TASK MATERIAL ▸
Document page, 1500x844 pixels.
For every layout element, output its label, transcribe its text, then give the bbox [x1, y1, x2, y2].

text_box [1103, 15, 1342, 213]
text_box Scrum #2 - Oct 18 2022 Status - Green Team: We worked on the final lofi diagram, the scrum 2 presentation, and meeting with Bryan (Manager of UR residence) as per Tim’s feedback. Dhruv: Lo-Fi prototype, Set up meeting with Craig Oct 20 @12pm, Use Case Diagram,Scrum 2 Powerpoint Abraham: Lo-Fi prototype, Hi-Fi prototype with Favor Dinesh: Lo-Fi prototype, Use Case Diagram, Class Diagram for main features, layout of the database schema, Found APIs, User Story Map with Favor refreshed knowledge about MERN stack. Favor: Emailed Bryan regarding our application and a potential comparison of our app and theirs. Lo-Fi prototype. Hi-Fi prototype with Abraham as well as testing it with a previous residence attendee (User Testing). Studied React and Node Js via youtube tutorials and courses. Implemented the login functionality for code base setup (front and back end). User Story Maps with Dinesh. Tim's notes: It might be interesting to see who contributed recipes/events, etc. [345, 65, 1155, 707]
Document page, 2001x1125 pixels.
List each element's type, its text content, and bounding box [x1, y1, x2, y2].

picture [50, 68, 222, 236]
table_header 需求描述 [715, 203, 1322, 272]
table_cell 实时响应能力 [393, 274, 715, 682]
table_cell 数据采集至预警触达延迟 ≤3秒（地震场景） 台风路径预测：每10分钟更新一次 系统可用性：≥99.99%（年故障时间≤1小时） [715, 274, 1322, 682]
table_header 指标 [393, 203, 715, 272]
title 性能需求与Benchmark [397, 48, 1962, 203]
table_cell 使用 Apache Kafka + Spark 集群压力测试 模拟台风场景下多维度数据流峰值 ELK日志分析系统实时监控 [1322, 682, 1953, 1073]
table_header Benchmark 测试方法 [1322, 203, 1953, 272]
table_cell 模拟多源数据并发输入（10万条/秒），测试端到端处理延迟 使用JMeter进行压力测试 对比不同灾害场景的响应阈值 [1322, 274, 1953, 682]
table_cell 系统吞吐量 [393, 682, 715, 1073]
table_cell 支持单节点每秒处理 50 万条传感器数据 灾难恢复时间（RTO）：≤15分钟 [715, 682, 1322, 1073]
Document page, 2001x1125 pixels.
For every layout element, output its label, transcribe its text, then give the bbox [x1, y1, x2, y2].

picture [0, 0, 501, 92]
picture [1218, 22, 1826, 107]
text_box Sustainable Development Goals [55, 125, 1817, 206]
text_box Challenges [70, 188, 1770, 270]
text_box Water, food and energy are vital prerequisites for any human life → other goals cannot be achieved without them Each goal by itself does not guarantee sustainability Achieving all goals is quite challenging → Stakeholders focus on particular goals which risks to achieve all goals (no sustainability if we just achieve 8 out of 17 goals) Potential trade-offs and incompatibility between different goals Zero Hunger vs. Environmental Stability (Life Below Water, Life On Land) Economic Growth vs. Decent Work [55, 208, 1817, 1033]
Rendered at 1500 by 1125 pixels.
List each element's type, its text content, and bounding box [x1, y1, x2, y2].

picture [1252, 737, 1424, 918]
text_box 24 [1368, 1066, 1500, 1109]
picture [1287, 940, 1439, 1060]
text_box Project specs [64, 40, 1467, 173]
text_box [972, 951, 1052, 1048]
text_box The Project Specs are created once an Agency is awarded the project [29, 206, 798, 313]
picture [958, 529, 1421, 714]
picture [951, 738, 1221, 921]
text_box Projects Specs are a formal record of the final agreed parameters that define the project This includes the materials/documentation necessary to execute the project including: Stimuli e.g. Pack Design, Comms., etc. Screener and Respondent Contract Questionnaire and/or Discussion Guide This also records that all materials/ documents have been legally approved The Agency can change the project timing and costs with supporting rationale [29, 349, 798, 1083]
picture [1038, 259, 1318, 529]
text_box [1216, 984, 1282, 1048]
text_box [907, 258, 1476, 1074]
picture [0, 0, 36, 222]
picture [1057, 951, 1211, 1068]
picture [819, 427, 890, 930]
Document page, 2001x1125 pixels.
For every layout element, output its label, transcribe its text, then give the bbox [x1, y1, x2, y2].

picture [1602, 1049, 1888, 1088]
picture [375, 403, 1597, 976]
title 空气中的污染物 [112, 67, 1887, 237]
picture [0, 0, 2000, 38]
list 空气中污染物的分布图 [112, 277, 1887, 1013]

REQUIRED WORK ▸ Word for word, return each of the entries.

SOLUTION BELOW ▸
Document page, 1500x844 pixels.
For every layout element, output its label, transcribe its text, then give the bbox [x1, y1, x2, y2].

text_box [1103, 15, 1342, 213]
text_box Scrum #2 - Oct 18 2022 Status - Green Team: We worked on the final lofi diagram, the scrum 2 presentation, and meeting with Bryan (Manager of UR residence) as per Tim’s feedback. Dhruv: Lo-Fi prototype, Set up meeting with Craig Oct 20 @12pm, Use Case Diagram,Scrum 2 Powerpoint Abraham: Lo-Fi prototype, Hi-Fi prototype with Favor Dinesh: Lo-Fi prototype, Use Case Diagram, Class Diagram for main features, layout of the database schema, Found APIs, User Story Map with Favor refreshed knowledge about MERN stack. Favor: Emailed Bryan regarding our application and a potential comparison of our app and theirs. Lo-Fi prototype. Hi-Fi prototype with Abraham as well as testing it with a previous residence attendee (User Testing). Studied React and Node Js via youtube tutorials and courses. Implemented the login functionality for code base setup (front and back end). User Story Maps with Dinesh. Tim's notes: It might be interesting to see who contributed recipes/events, etc. [345, 65, 1155, 707]
Document page, 2001x1125 pixels.
List each element's type, its text content, and bounding box [x1, y1, x2, y2].

picture [50, 68, 222, 236]
table_header 需求描述 [715, 203, 1322, 272]
table_cell 实时响应能力 [393, 274, 715, 682]
table_cell 数据采集至预警触达延迟 ≤3秒（地震场景） 台风路径预测：每10分钟更新一次 系统可用性：≥99.99%（年故障时间≤1小时） [715, 274, 1322, 682]
table_header 指标 [393, 203, 715, 272]
title 性能需求与Benchmark [397, 48, 1962, 203]
table_cell 使用 Apache Kafka + Spark 集群压力测试 模拟台风场景下多维度数据流峰值 ELK日志分析系统实时监控 [1322, 682, 1953, 1073]
table_header Benchmark 测试方法 [1322, 203, 1953, 272]
table_cell 模拟多源数据并发输入（10万条/秒），测试端到端处理延迟 使用JMeter进行压力测试 对比不同灾害场景的响应阈值 [1322, 274, 1953, 682]
table_cell 系统吞吐量 [393, 682, 715, 1073]
table_cell 支持单节点每秒处理 50 万条传感器数据 灾难恢复时间（RTO）：≤15分钟 [715, 682, 1322, 1073]
Document page, 2001x1125 pixels.
For every layout element, output its label, transcribe its text, then give the bbox [x1, y1, x2, y2].

picture [0, 0, 501, 92]
picture [1218, 22, 1826, 107]
text_box Sustainable Development Goals [55, 125, 1817, 206]
text_box Challenges [70, 188, 1770, 270]
text_box Water, food and energy are vital prerequisites for any human life → other goals cannot be achieved without them Each goal by itself does not guarantee sustainability Achieving all goals is quite challenging → Stakeholders focus on particular goals which risks to achieve all goals (no sustainability if we just achieve 8 out of 17 goals) Potential trade-offs and incompatibility between different goals Zero Hunger vs. Environmental Stability (Life Below Water, Life On Land) Economic Growth vs. Decent Work [55, 208, 1817, 1033]
Rendered at 1500 by 1125 pixels.
List each element's type, its text content, and bounding box [x1, y1, x2, y2].

picture [1252, 737, 1424, 918]
text_box 24 [1368, 1066, 1500, 1109]
picture [1287, 940, 1439, 1060]
text_box Project specs [64, 40, 1467, 173]
text_box [972, 951, 1052, 1048]
text_box The Project Specs are created once an Agency is awarded the project [29, 206, 798, 313]
picture [958, 529, 1421, 714]
picture [951, 738, 1221, 921]
text_box Projects Specs are a formal record of the final agreed parameters that define the project This includes the materials/documentation necessary to execute the project including: Stimuli e.g. Pack Design, Comms., etc. Screener and Respondent Contract Questionnaire and/or Discussion Guide This also records that all materials/ documents have been legally approved The Agency can change the project timing and costs with supporting rationale [29, 349, 798, 1083]
picture [1038, 259, 1318, 529]
text_box [1216, 984, 1282, 1048]
text_box [907, 258, 1476, 1074]
picture [0, 0, 36, 222]
picture [1057, 951, 1211, 1068]
picture [819, 427, 890, 930]
Document page, 2001x1125 pixels.
For every layout element, output its label, transcribe its text, then give the bbox [x1, y1, x2, y2].

picture [1602, 1049, 1888, 1088]
picture [375, 403, 1597, 976]
title 空气中的污染物 [112, 67, 1887, 237]
picture [0, 0, 2000, 38]
list 空气中污染物的分布图 [112, 277, 1887, 1013]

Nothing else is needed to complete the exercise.